These may have to be library or half price book store finds. You're right - not much on Kindle.


----------



## Ann in Arlington (Oct 27, 2008)

But you can subscribe to Ellery Queen Mystery Magazine on Kindle. . . . .



There are also a couple of radio scripts available per this page:

http://www.amazon.com/s/ref=nb_sb_noss?url=search-alias%3Ddigital-text&field-keywords=ellery+queen&x=0&y=0


----------



## IUHoosier (Aug 6, 2010)

Try Dorothy L Sayers.  Book 1 in the Lord Peter Wimsey series is 99 cents on Amazon.

For a more contemporary read, try P.D. James - very like the old whodunits....  (I like the Brits.)


----------



## MLPMom (Nov 27, 2009)

I don't know if this is too Classic for you or not but have you read anything by Wilkie Collins? I think _Moonstone_ and _Woman in White_ are both free on Amazon.


----------



## CNDudley (May 14, 2010)

IUHoosier said:


> Try Dorothy L Sayers. Book 1 in the Lord Peter Wimsey series is 99 cents on Amazon.
> 
> For a more contemporary read, try P.D. James - very like the old whodunits.... (I like the Brits.)


I second Dorothy Sayers. Elegant, witty writing, great characters. (If you get to the later ones with Harriet Vane, be sure to read in order.)


----------



## DYB (Aug 8, 2009)

Only the first two Agatha Christie novels are currently in the public domain: "A Mysterious Affair at Styles" (which is very good) and "A Secret Adversary" (which I thought was lame.)  The rest of her books are currently around $6 at Amazon.

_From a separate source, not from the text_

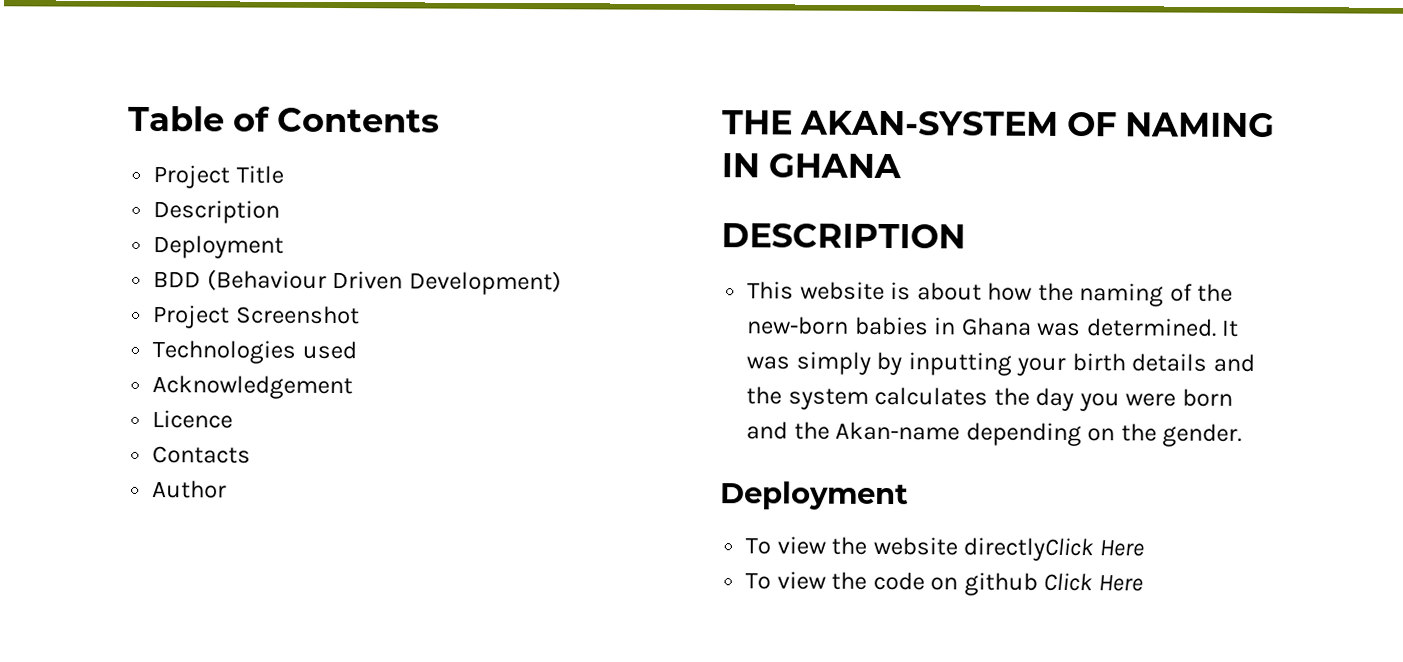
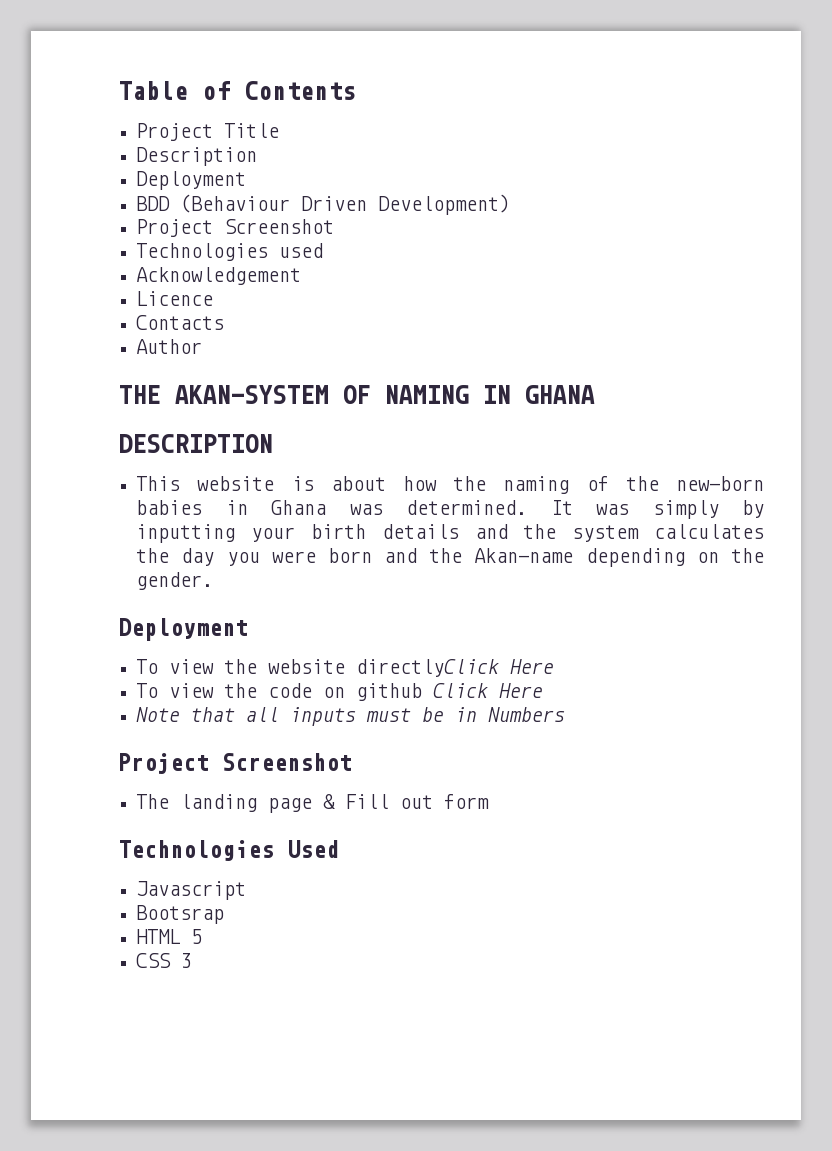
(1143, 583) none -> [136,707,566,726] [118,753,352,774] [136,794,490,813] [118,840,339,861] [136,881,247,900] [136,905,225,924] [136,929,203,944] [136,953,192,968] // Note that all inputs must be in Numbers // Project Screenshot // The landing page & Fill out form // Technologies Used // Javascript // Bootsrap // HTML 5 // CSS 3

You can also try Wilkie Collins.  There is currently an active thread about his "The Woman in White."  "The Moonstone" is his other masterpiece.  And both should be available for free.


----------



## telracs (Jul 12, 2009)

Thanks to this thread I've picked up the Dr. Thorndyke books and also a Raffles collection.


----------